-- Extract to read --

Segment Open

Introduction to Container Networking
Introduction
Containers have become a popular way of packaging and delivering applications. Though the underlying technology had been available in the Linux kernel for many years, it did not gain the current widespread adoption until Docker came along and made this technology easy to use. Despite runtime isolation being one of the major advantages, containers working in isolation are often not very useful. Multiple containers need to interact with each other to provide various useful services. End users need a way to interact with the services provided inside these containers.
Networking is a crucial component in the container ecosystem. Some of the main responsibilities include providing connectivity between containers running on the same host as well as on different hosts — possibly belonging to the same cluster or pool of hosts — exposing the services provided within containers to either the end users or to other systems.

Segment Closed

-- Work task 1 --
From the saved entries below, copy the stretch from the line containing "MOTIVATOR BAGUS DI" through the line containing "disminución de la" without changes. Leave out the pictures.

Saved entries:
Segment Open

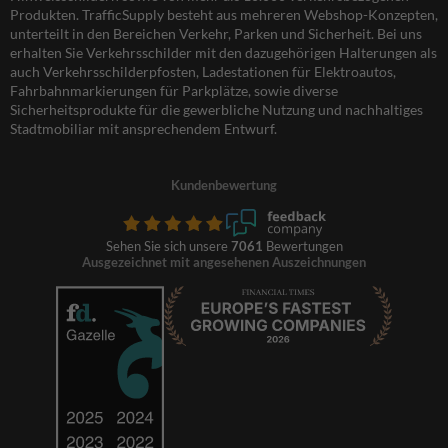
Produkten. TrafficSupply besteht aus mehreren Webshop-Konzepten,
unterteilt in den Bereichen Verkehr, Parken und Sicherheit. Bei uns
erhalten Sie Verkehrsschilder mit den dazugehörigen Halterungen als
auch Verkehrsschilderpfosten, Ladestationen für Elektroautos,
Fahrbahnmarkierungen für Parkplätze, sowie diverse
Sicherheitsprodukte für die gewerbliche Nutzung und nachhaltiges
Stadtmobiliar mit ansprechendem Entwurf.
Kundenbewertung
Sehen Sie sich unsere
7061
Bewertungen
Ausgezeichnet mit angesehenen Auszeichnungen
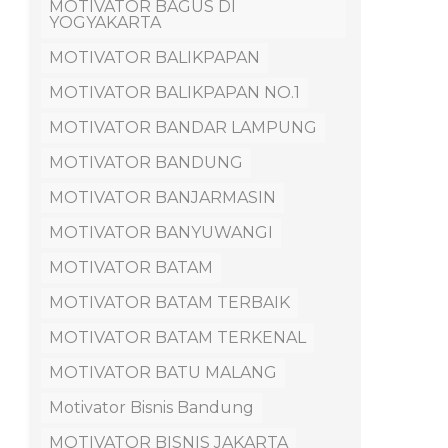
MOTIVATOR BAGUS DI
YOGYAKARTA
MOTIVATOR BALIKPAPAN
MOTIVATOR BALIKPAPAN NO.1
MOTIVATOR BANDAR LAMPUNG
MOTIVATOR BANDUNG
MOTIVATOR BANJARMASIN
MOTIVATOR BANYUWANGI
MOTIVATOR BATAM
MOTIVATOR BATAM TERBAIK
MOTIVATOR BATAM TERKENAL
MOTIVATOR BATU MALANG
Motivator Bisnis Bandung
MOTIVATOR BISNIS JAKARTA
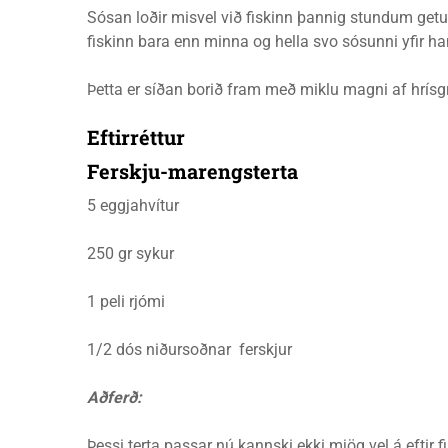
Sósan loðir misvel við fiskinn þannig stundum getur þe
fiskinn bara enn minna og hella svo sósunni yfir han
Þetta er síðan borið fram með miklu magni af hrísg
Eftirréttur
Ferskju-marengsterta
5 eggjahvítur
250 gr sykur
1 peli rjómi
1/2 dós niðursoðnar ferskjur
Aðferð:
Þessi terta passar nú kannski ekki mjög vel á eftir 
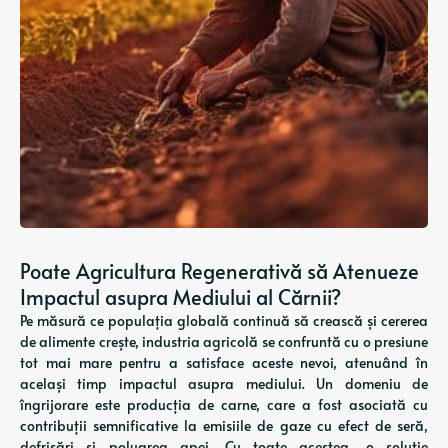
Poate Agricultura Regenerativă să Atenueze
Impactul asupra Mediului al Cărnii?
Pe măsură ce populația globală continuă să crească și cererea
de alimente crește, industria agricolă se confruntă cu o presiune
tot mai mare pentru a satisface aceste nevoi, atenuând în
același timp impactul asupra mediului. Un domeniu de
îngrijorare este producția de carne, care a fost asociată cu
contribuții semnificative la emisiile de gaze cu efect de seră,
defrișări și poluarea apei. Cu toate acestea, o soluție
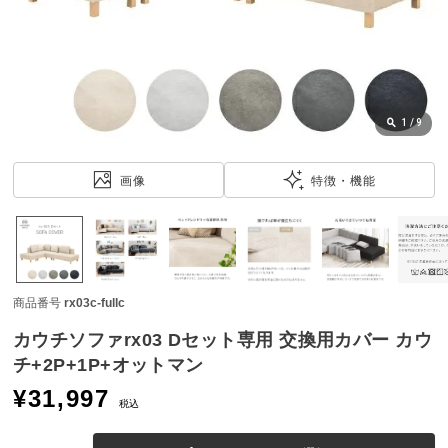
近
チ
ェ
ッ
ク
し
1
/
9
た
ア
画像
特徴・機能
イ
テ
ム
商品番号
rx03c-fullc
特
集
カウチソファrx03 Dセット専用 交換用カバー カウ
一
チ+2P+1P+オットマン
覧
¥
31,997
税込
人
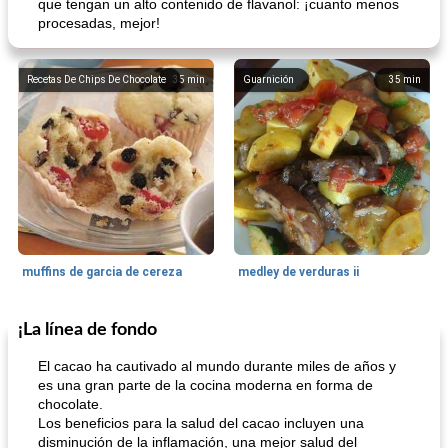
que tengan un alto contenido de flavanol: ¡cuanto menos
procesadas, mejor!
Recetas De Chips De Chocolate
35
min
Guarnición
35
min
muffins de garcia de cereza
medley de verduras ii
¡La línea de fondo
Galleta De Bar
58
min
50
min
El cacao ha cautivado al mundo durante miles de años y
es una gran parte de la cocina moderna en forma de
chocolate.
Los beneficios para la salud del cacao incluyen una
disminución de la inflamación, una mejor salud del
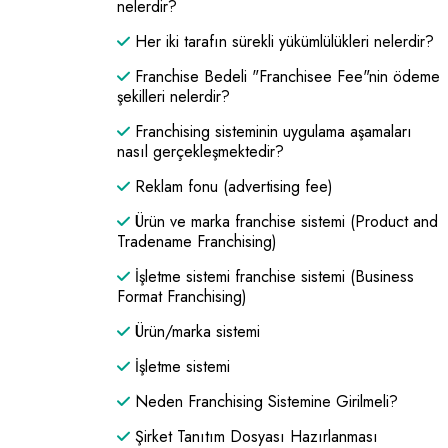
nelerdir?
Her iki tarafın sürekli yükümlülükleri nelerdir?
Franchise Bedeli "Franchisee Fee"nin ödeme
şekilleri nelerdir?
Franchising sisteminin uygulama aşamaları
nasıl gerçekleşmektedir?
Reklam fonu (advertising fee)
Ürün ve marka franchise sistemi (Product and
Tradename Franchising)
İşletme sistemi franchise sistemi (Business
Format Franchising)
Ürün/marka sistemi
İşletme sistemi
Neden Franchising Sistemine Girilmeli?
Şirket Tanıtım Dosyası Hazırlanması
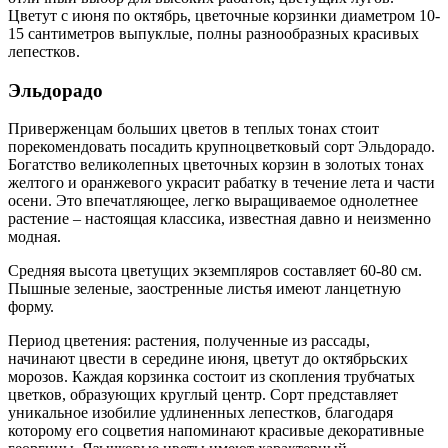
Цветут с июня по октябрь, цветочные корзинки диаметром 10-
15 сантиметров выпуклые, полны разнообразных красивых
лепестков.
Эльдорадо
Приверженцам больших цветов в теплых тонах стоит
порекомендовать посадить крупноцветковый сорт Эльдорадо.
Богатство великолепных цветочных корзин в золотых тонах
желтого и оранжевого украсит рабатку в течение лета и части
осени. Это впечатляющее, легко выращиваемое однолетнее
растение – настоящая классика, известная давно и неизменно
модная.
Средняя высота цветущих экземпляров составляет 60-80 см.
Пышные зеленые, заостренные листья имеют ланцетную
форму.
Период цветения: растения, полученные из рассады,
начинают цвести в середине июня, цветут до октябрьских
морозов. Каждая корзинка состоит из скопления трубчатых
цветков, образующих круглый центр. Сорт представляет
уникальное изобилие удлиненных лепестков, благодаря
которому его соцветия напоминают красивые декоративные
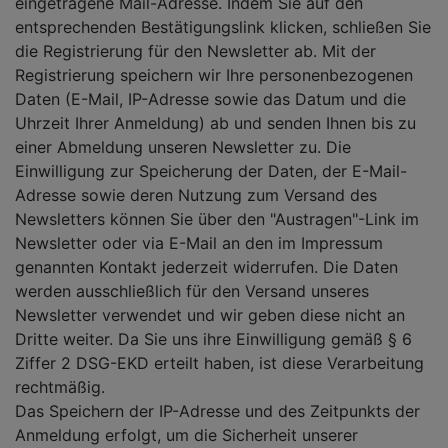
eingetragene Mail-Adresse. Indem Sie auf den
entsprechenden Bestätigungslink klicken, schließen Sie
die Registrierung für den Newsletter ab. Mit der
Registrierung speichern wir Ihre personenbezogenen
Daten (E-Mail, IP-Adresse sowie das Datum und die
Uhrzeit Ihrer Anmeldung) ab und senden Ihnen bis zu
einer Abmeldung unseren Newsletter zu. Die
Einwilligung zur Speicherung der Daten, der E-Mail-
Adresse sowie deren Nutzung zum Versand des
Newsletters können Sie über den "Austragen"-Link im
Newsletter oder via E-Mail an den im Impressum
genannten Kontakt jederzeit widerrufen. Die Daten
werden ausschließlich für den Versand unseres
Newsletter verwendet und wir geben diese nicht an
Dritte weiter. Da Sie uns ihre Einwilligung gemäß § 6
Ziffer 2 DSG-EKD erteilt haben, ist diese Verarbeitung
rechtmäßig.
Das Speichern der IP-Adresse und des Zeitpunkts der
Anmeldung erfolgt, um die Sicherheit unserer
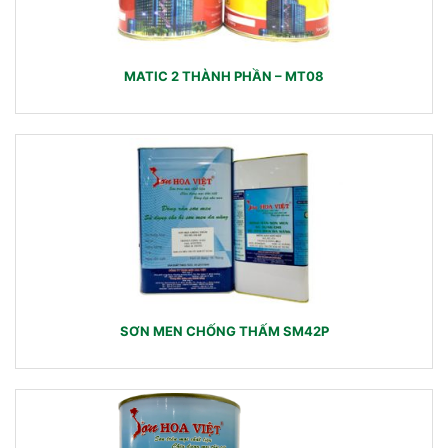
MATIC 2 THÀNH PHẦN – MT08
SƠN MEN CHỐNG THẤM SM42P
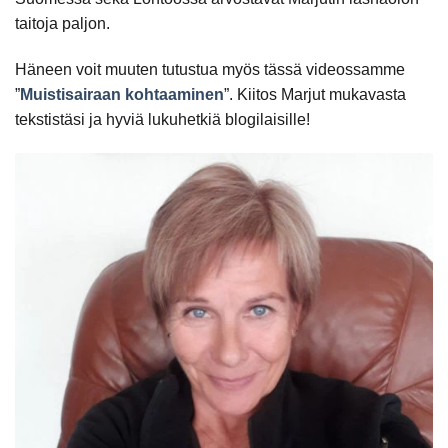
taitoja paljon.
Häneen voit muuten tutustua myös tässä videossamme
”
Muistisairaan kohtaaminen
”. Kiitos Marjut mukavasta
tekstistäsi ja hyviä lukuhetkiä blogilaisille!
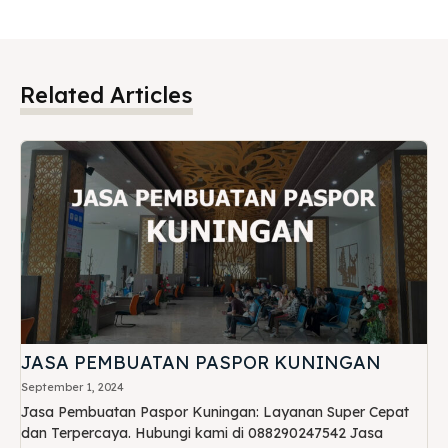
Related Articles
JASA PEMBUATAN PASPOR KUNINGAN
September 1, 2024
Jasa Pembuatan Paspor Kuningan: Layanan Super Cepat
dan Terpercaya. Hubungi kami di 088290247542 Jasa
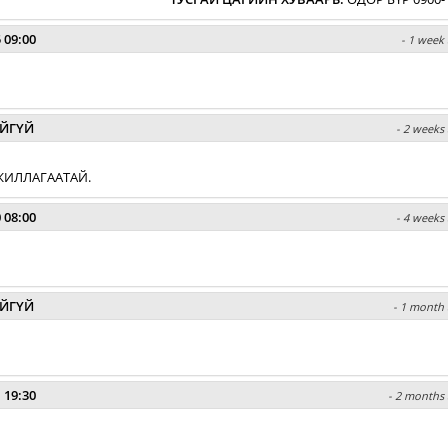
 09:00
- 1 week 
ЙГҮЙ
- 2 weeks 
ЖИЛЛАГААТАЙ.
 08:00
- 4 weeks 
ЙГҮЙ
- 1 month 
 19:30
- 2 months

Segment Closed

-- Work task 2 --
Answer these questions about the container networking introduction:
(a) Which tool made container technology easy to use?
(b) Where had the underlying technology been available for many years?
(c) Besides exposing services, what connectivity is networking responsible for providing?

-- Response area 1 --
MOTIVATOR BAGUS DI
YOGYAKARTA
MOTIVATOR BALIKPAPAN
MOTIVATOR BALIKPAPAN NO.1
MOTIVATOR BANDAR LAMPUNG
MOTIVATOR BANDUNG
MOTIVATOR BANJARMASIN
MOTIVATOR BANYUWANGI
MOTIVATOR BATAM
MOTIVATOR BATAM TERBAIK
MOTIVATOR BATAM TERKENAL
MOTIVATOR BATU MALANG
Motivator Bisnis Bandung
MOTIVATOR BISNIS JAKARTA
Sósan loðir misvel við fiskinn þannig stundum getur þe
fiskinn bara enn minna og hella svo sósunni yfir han
Þetta er síðan borið fram með miklu magni af hrísg
Eftirréttur
Ferskju-marengsterta
5 eggjahvítur
250 gr sykur
1 peli rjómi
1/2 dós niðursoðnar ferskjur
Aðferð:
Þessi terta passar nú kannski ekki mjög vel á eftir 
Poate Agricultura Regenerativă să Atenueze
Impactul asupra Mediului al Cărnii?
Pe măsură ce populația globală continuă să crească și cererea
de alimente crește, industria agricolă se confruntă cu o presiune
tot mai mare pentru a satisface aceste nevoi, atenuând în
același timp impactul asupra mediului. Un domeniu de
îngrijorare este producția de carne, care a fost asociată cu
contribuții semnificative la emisiile de gaze cu efect de seră,
defrișări și poluarea apei. Cu toate acestea, o soluție
近
チ
ェ
ッ
ク
し
1
/
9
た
ア
画像
特徴・機能
イ
テ
ム
商品番号
rx03c-fullc
特
集
カウチソファrx03 Dセット専用 交換用カバー カウ
一
チ+2P+1P+オットマン
覧
¥
31,997
税込
人
que tengan un alto contenido de flavanol: ¡cuanto menos
procesadas, mejor!
Recetas De Chips De Chocolate
35
min
Guarnición
35
min
muffins de garcia de cereza
medley de verduras ii
¡La línea de fondo
Galleta De Bar
58
min
50
min
El cacao ha cautivado al mundo durante miles de años y
es una gran parte de la cocina moderna en forma de
chocolate.
Los beneficios para la salud del cacao incluyen una
disminución de la inflamación, una mejor salud del

-- Response area 2 --
(a) Docker
(b) In the Linux kernel
(c) Connectivity between containers running on the same host and on different hosts